This is going to be the most serious thread on Jow Forums in a long time, so lets dive in.
Pic related was developed in 1857 and yet somehow people can't seem to figure out how to use it. How do people actually get 'skid marks', in other words how do they get off the toilet without cleaning their ass completely, it's fucking gross. I've never known anyone besides myself that thinks this is a fucking problem and I can't come to terms with it. So, assuming you arent using a beaudet I'd like to ask why you fucks cant wipe your ass all the way, what is the idea behind not cleaning your ass? What could possibly make it any easier on people other than a beaudet?
I just guessed, I'm not French. Please keep it on topic.
Jacob Russell
I'd rather use a half a roll of toilet paper than get off the toilet with shit still on/in my asshole, can you please answer the question
Nolan Reyes
>keep it on topic >"you sirry amelicans cant take a shit plopely, why dont you use a toiret that frushes you?" Jow Forums is for technology, don't make a thread about shart in marts.
Like I said in the OP this is a legitimate question and I really am trying to cope with the idea that noone wipes their ass entirely.
William Baker
>beaudet bedeutet?
Jayden Cook
>noone It’s spelled “no one”, silly. Use a spell checker if you can’t write properly. Also, you assert that no one wipes their ass, but maybe that’s because you live in some unhygienic shithole country and all your family members are sharts
Benjamin Kelly
Was bedeutet das?
Kayden Clark
Toilet paper is dry, therefore even after cleaning your ass properly, there's still some slight amount of poop left on the skin, not enough to mark the paper. This little amount of accumulative poop + the ass sweat eventually can lead to skidmarks, but that takes more than a day, and if you have skidmarks in your underpants, go take a shower, fatty, it's about damn time to get a fresh pair of underwear.
Dominic Turner
This is true of ~6 of my closest friends and the last 4 gf's I've had as well. Is my country really this gross?
Ryder Kelly
A more interesting survey is how many wash their hands?
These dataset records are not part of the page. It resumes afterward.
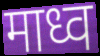
माध्व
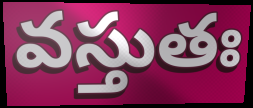
వస్తుతః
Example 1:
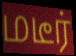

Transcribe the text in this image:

மடீர்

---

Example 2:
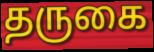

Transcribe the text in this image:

தருகை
That says more about the general hygiene of the population.
Matthew Baker
Op, it's because they sit and wipe instead of stand and wipe like god's true chosen children.
Aaron Bennett
>sit and wipe How do you even do that without rubbing your hand against the inside of the toilet?
Jacob Carter
As someone way too involved with their own asshole, this is wrong, you get better access sitting/squatting than you do standing.
Caleb Howard
American toilets are wider and more bowl shaped
Jeremiah Flores
Am I the only one who walks over to the sink to wash my ass after the initial wiping?
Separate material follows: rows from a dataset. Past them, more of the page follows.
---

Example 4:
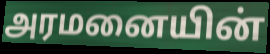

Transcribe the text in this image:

அரமனையின்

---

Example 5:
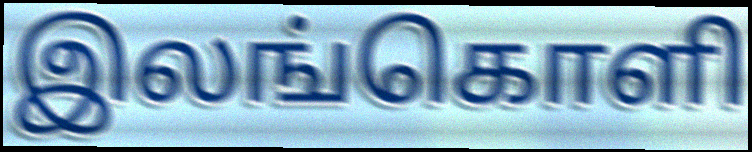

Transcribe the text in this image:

இலங்கொளி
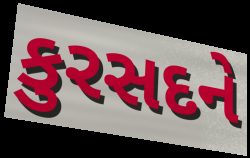
કુરસદને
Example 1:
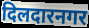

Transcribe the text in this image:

दिलदारनगर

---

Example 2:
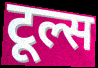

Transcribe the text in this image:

टूल्स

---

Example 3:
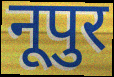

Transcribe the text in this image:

नूपुर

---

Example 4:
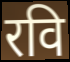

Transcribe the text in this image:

रवि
People act weird when they see me do this. I think it’s weirder to walk around with a shitty asshole.
Landon Rogers
just use a fucking bidet then wipe afterwards you filthy backward degenerates.
Bentley Garcia
You do it front if other people? I only do it alone.
Noah Fisher
It’s a public toilet, naturally different members of the public with different habits will come into contact with each other.
Lincoln Torres
BTW some people have a water bottle next to the toilet so they humidify the paper to wipe better
Austin Baker
But I have no problem cleaning my asshole, I seem to be the only one, however.
Cameron Collins
Bathroom stalls don’t have private sinks in your country? How gross is that? First rubbing shit on your ass and then touching locks and door knobs.
Alexander Foster
Your OCD/germophobia is not normal.
Joshua Fisher
I’m not afraid of Germans wtf are you talking about?
Henry Martinez
i can't think of anything worse than wiping my ass with soggy TP that's falling apart
Isaac Hernandez
>Literally having shit on your ass is normal when even dogs lick themselves clean Why do people even exist.
Xavier Collins
That explains a lot! I thought those nasty fucks were drinking on the toilet.
Nathan Brooks
Toilet paper is killing our trees.
I just use a bucket of water, and my hand.
Zachary Roberts
Rajesh, pls
Isaac Long
who cares, faggot it's not like you do anything with your asshole anyway
Brayden Taylor
It's from a movie. The horrible thing is I can't even remember which movie.
David Gray
I''m sorry but I do get fucked in my asshole.
Dylan Wood
I've had hemorhoids removed which makes it a bit hard to wipe due to weird/saggy skin, I still never get skids I wiped until I'm completely clean, if it was super messy sometimes I'll jump in the shower after awsell
Jack Martin
God I wish that were me.
Carter Harris
Fair play. I'd probably clean my asshole thoroughly in that case too.